Se Borges é mestre, Cortázar é professor. Essa é a certeza que Aulas de Literatura: Berkeley, 1980 (Record, 336 págs) nos deixa. O livro mostra um Julio Cortázar (1914 – 1984) diferente, próximo ao público, mas distante do homem das letras. As oito palestras na universidade norte-americana acabam com a mística de um Cortázar isolado – ainda que se mantenha um sujeito discreto e quase informal.
O primeiro tema do autor de O Jogo da Amarelinha é “os caminhos de um escritor”, em que se debruça na descoberta do ofício. Para Cortázar, mais importante que a inspiração é a inteligência, a maior ferramenta de um escritor. No segundo e terceiro cursos, o argentino se dedica ao conto fantástico. Muito prático, usa seus próprios trabalhos como exemplo, abre espaço para perguntas – perguntas às quais responde com certo cuidado para se fazer entender. O quarto tema é justamente o oposto: o conto realista. Depois, explora a musicalidade na literatura. Como para qualquer um de seus leitores, é impossível não pensar em “O Perseguidor”, conto que fecha As Armas Secretas, e que remonta à história de Johnny Carter, músico de jazz inspirado em Chet Baker. Mas Julito vai além e apresenta à plateia uma verdadeira salada de referências e sabores. “O elemento de criação permanente no jazz, esse tão belo fluir da interminável invenção, pareceu-me uma espécie de lição e de exemplo de escrito”, afirma a certa altura. No sexto capítulo, O Jogo da Amarelinha é que ganha espaço. A ludicidade e os desdobramentos da literatura são postos à mesa de forma muito honesta e clara. Cortázar não parece ter medo de revelar seus segredos.
Aulas de Literatura é um bom percurso para entender o autor de Bestiário enquanto leitor. Suas falas são manuais de compreensão de sua própria obra. O homem que está à frente do público não esconde a insegurança e não poupa as referências que usa em seus contos e romances. Cortázar é capaz de compartilhar, ainda que com desconhecidos, seu universo íntimo. Essa estratégia estreita laços e quebra barreiras. Em uma comparação simples e incorreta, é impossível imaginar Borges com tamanha desenvoltura. Como todos na sala, Cortázar está lá para apreender.

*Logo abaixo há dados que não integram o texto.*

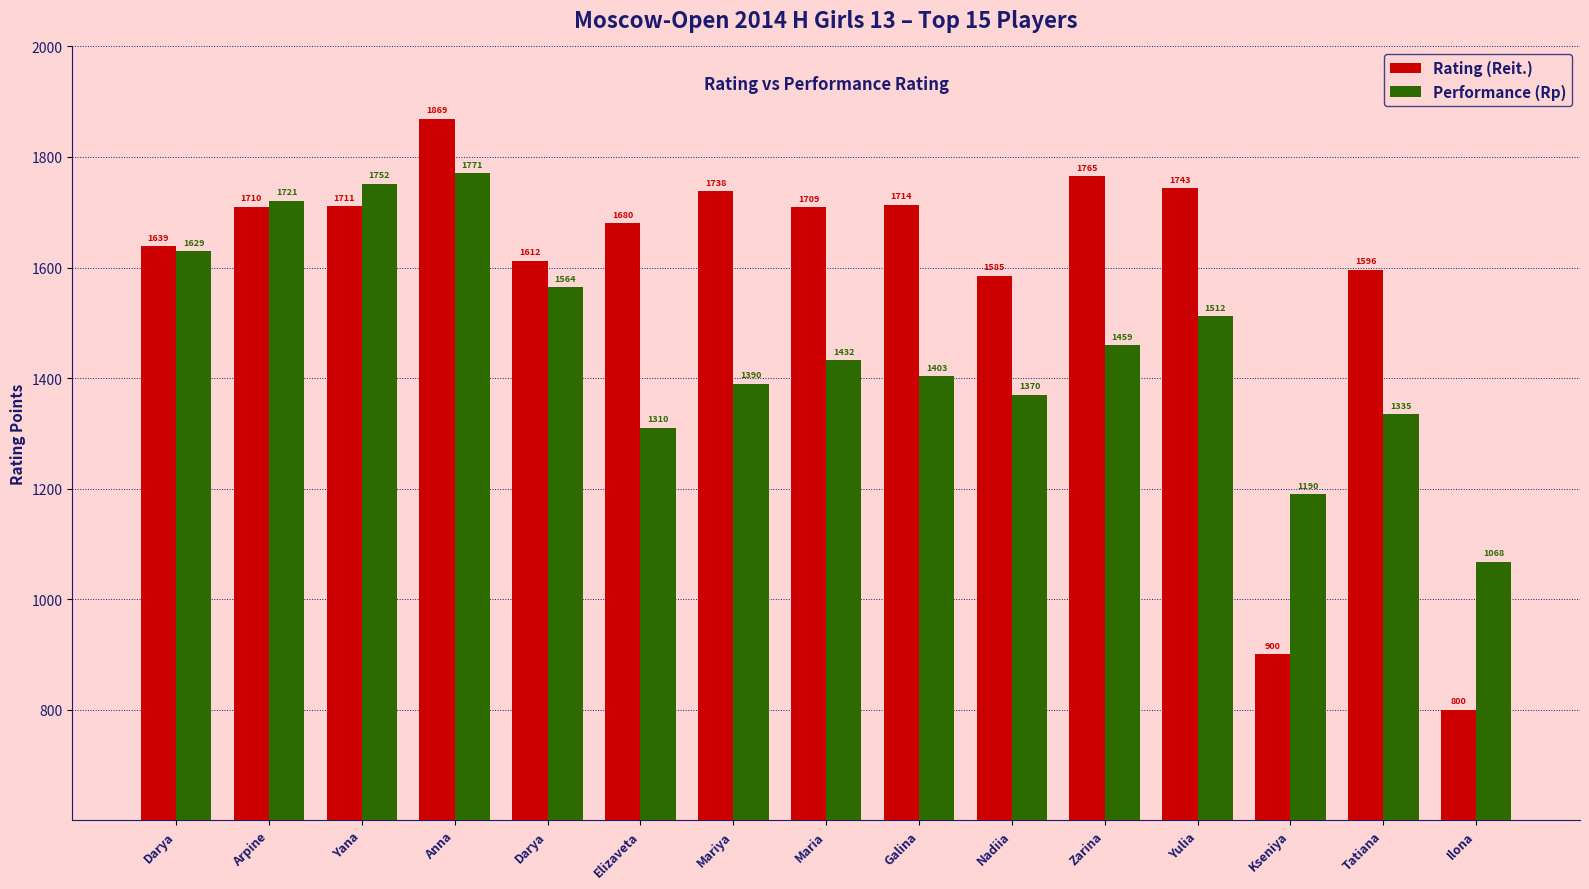

How many data points does each series have?

15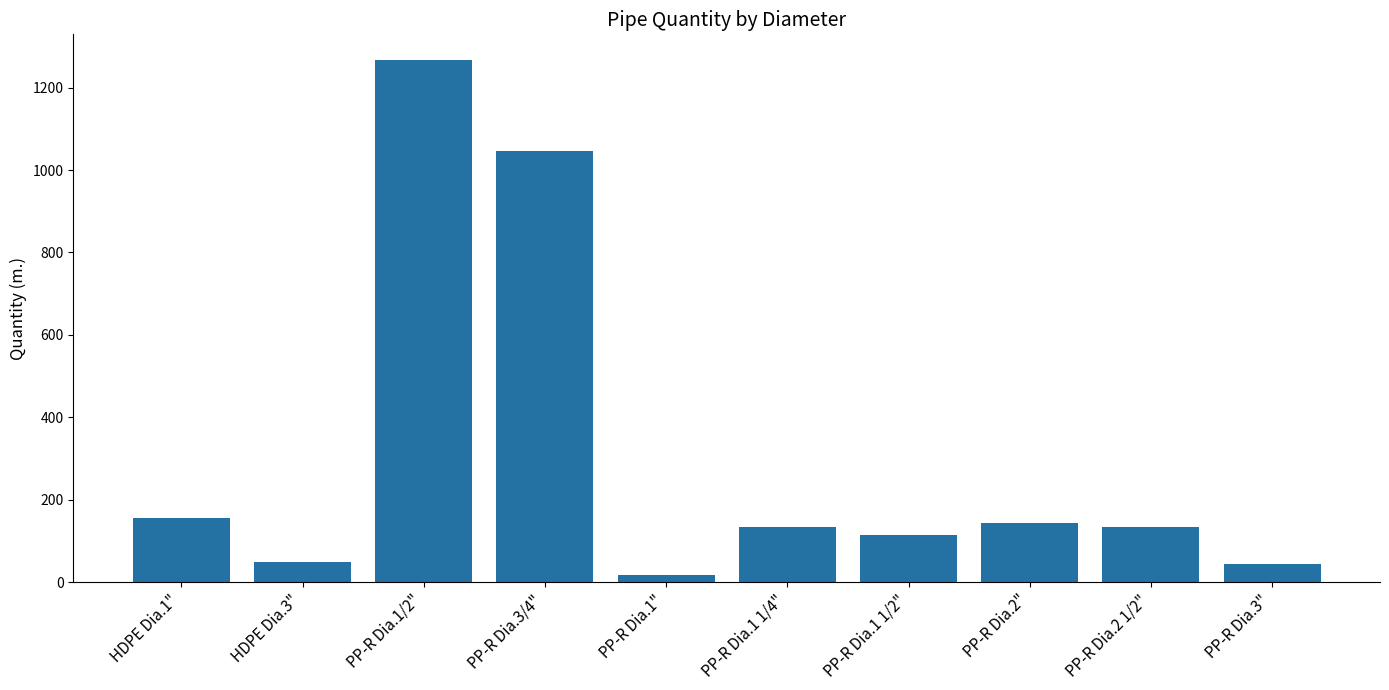

What is the maximum value shown in the chart?

1265.8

Se Borges é mestre, Cortázar é professor. Essa é a certeza que Aulas de Literatura: Berkeley, 1980 nos deixa.
O sétimo encontro continua o tema levantado anteriormente, com a adição de dois livros menos conhecidos: O Livro de Manuel e Fantomas Contra los Vampiros Multinacionales. O bate-papo acaba por tornar-se uma introdução do próprio autor – uma espécie de prefácio falado. Quanto mais se aproxima da última aula – em que fala sobre erotismo –, mais próximo se torna de seus leitores. Poucas foram as vezes em que Cortázar foi visto tão à vontade. Nem mesmo em sua famosa entrevista ao programa A Fondo.
Gavetas bojudas
Quando do lançamento de Papéis Inesperados, um crítico brasileiro afirmou que a publicação se aproveitava da síndrome da gaveta bojuda, ou seja, dos textos rejeitados ou não terminados pelo autor. Do mesmo crime foi acusado O Original de Laura, de Nabokov, e tantos outros livros que só ganharam as livrarias após a morte do escritor. A acusação é seria, mas não se aplica às aulas cortazianas. Tudo ali está recheado de sentido e um porquê. Essa não é uma defesa (quem disse que Cortázar precisa ser defendido de algo?), e sim uma mera afirmação.

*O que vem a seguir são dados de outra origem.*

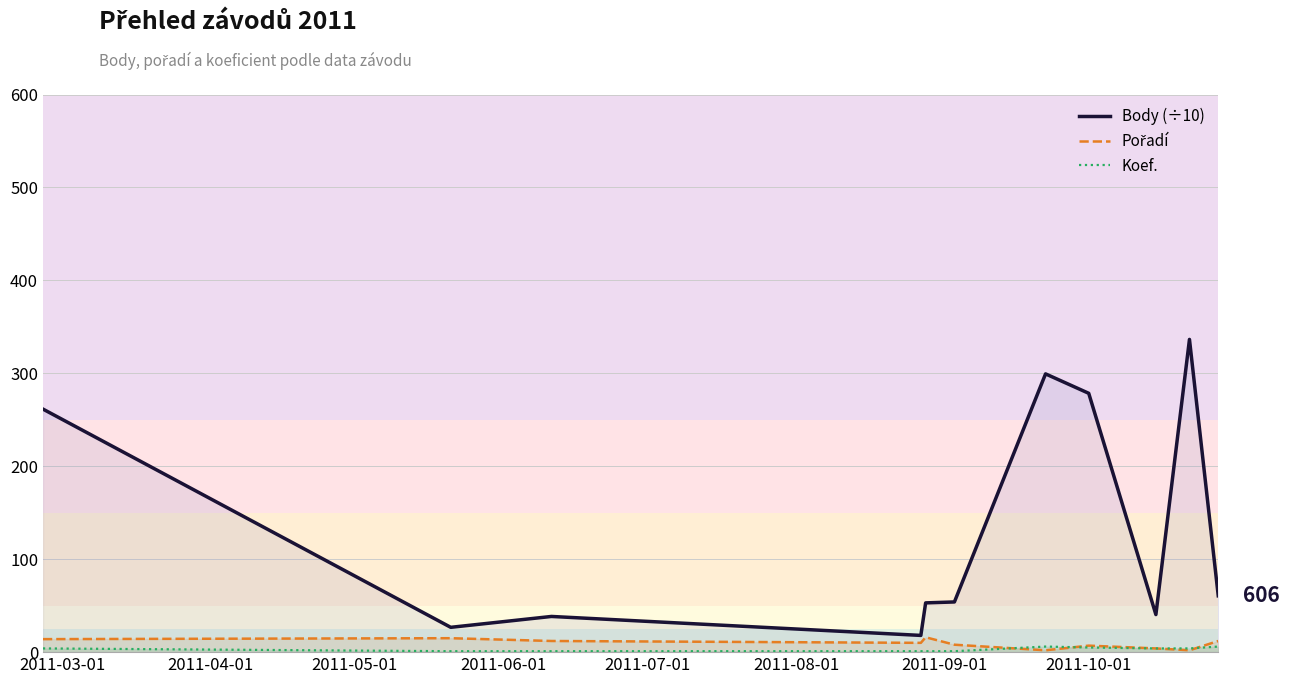

True or false: Body (÷10) and Pořadí intersect in this chart.

False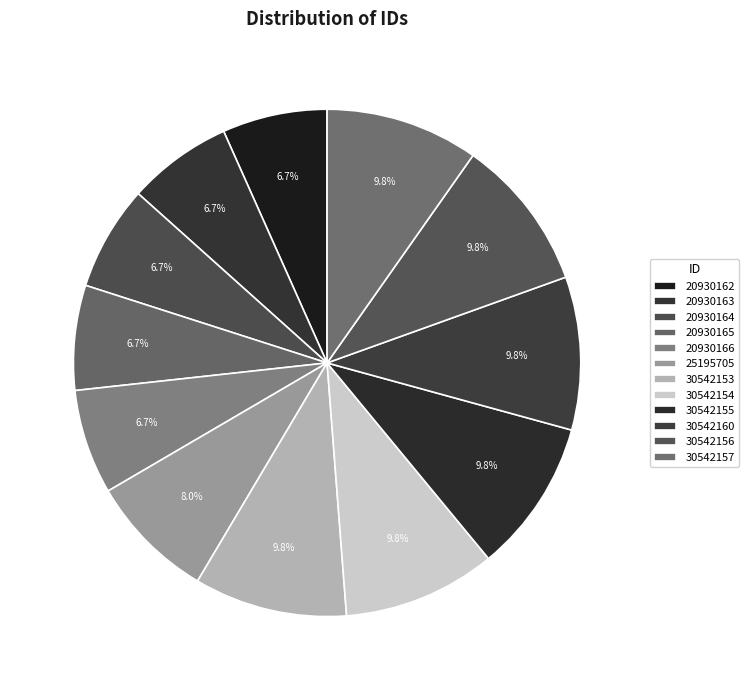

The 20930162 slice represents 7% of the pie. True or false?

True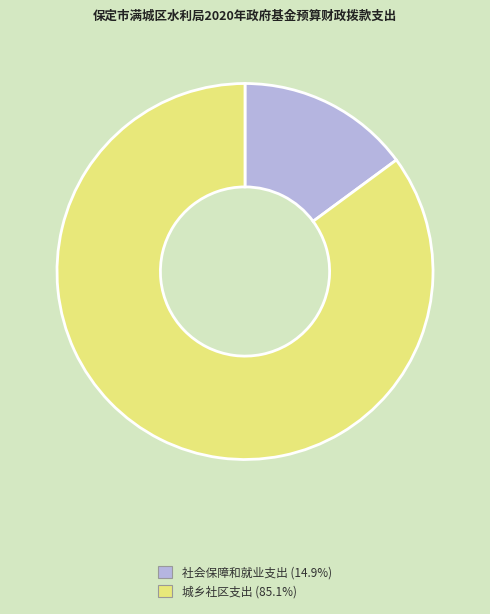

How many slices are in this pie chart?

2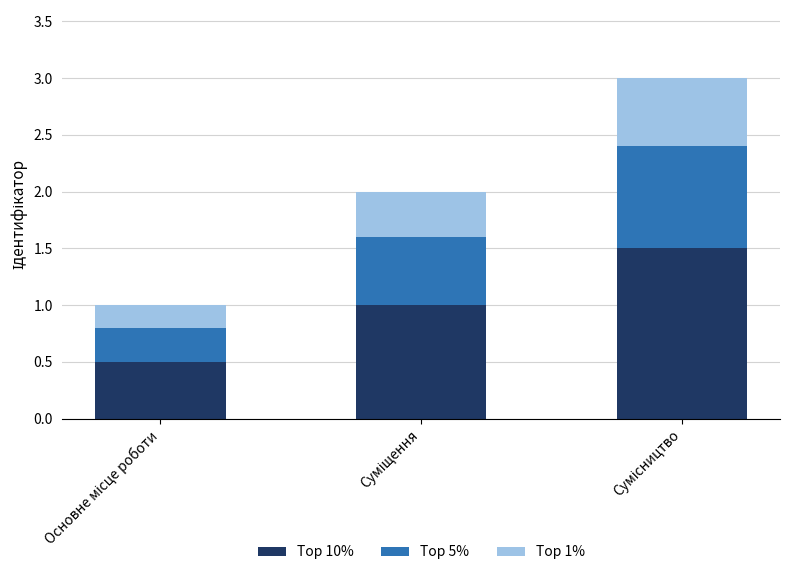

Reading left to right, list the values for the Top 10% series.

0.5	1.0	1.5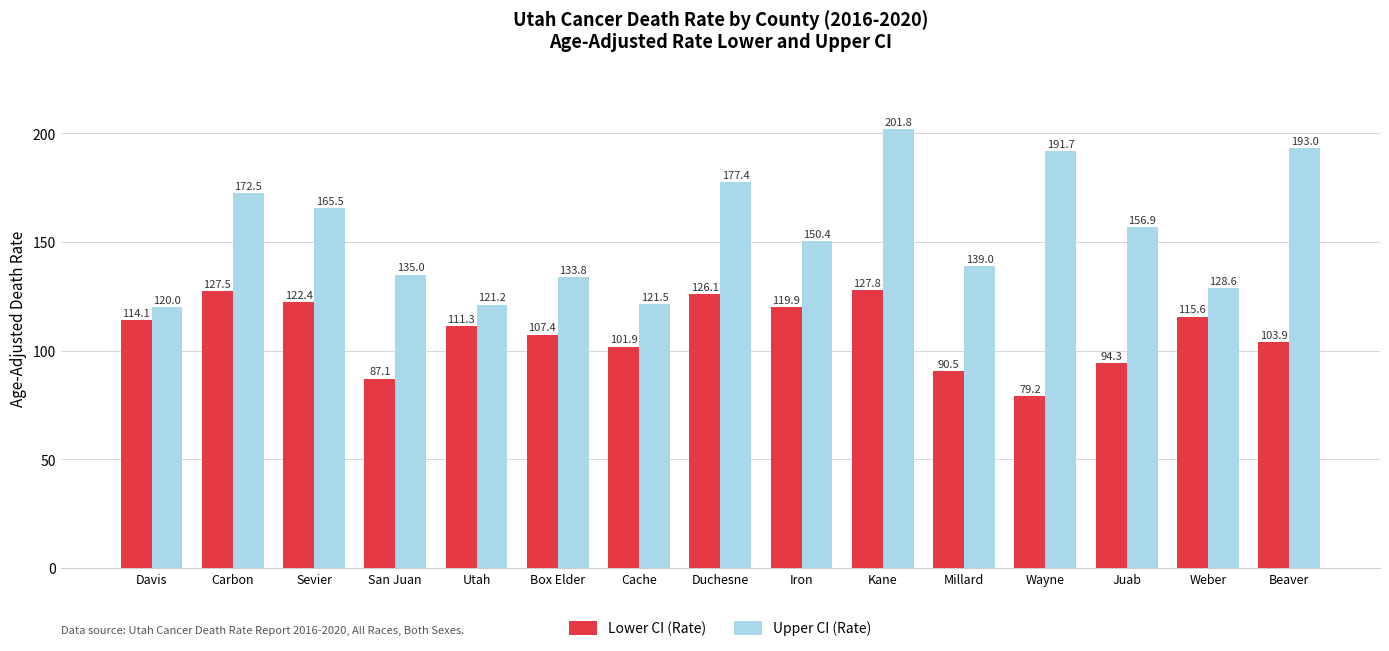

What is the difference between the second highest and minimum values in the Upper CI (Rate) series?

73.0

Como A Fascinação das Palavras, lançado no ano passado, as conferências em Berkeley nos dão uma nova dimensão – muito mais humana – de quem foi aquele homem, considerado o segundo maior escritor da Argentina.
https://www.youtube.com/watch?v=C0nW-OTzvlw
AULAS DE LITERATURA: BERKELEY, 1980 | Julio Cortázar
Editora: Civilização Brasileira;
Tradução: Fabiana Camargo;
Tamanho: 336 págs.;
Lançamento: Outubro, 2015 (2ª edição).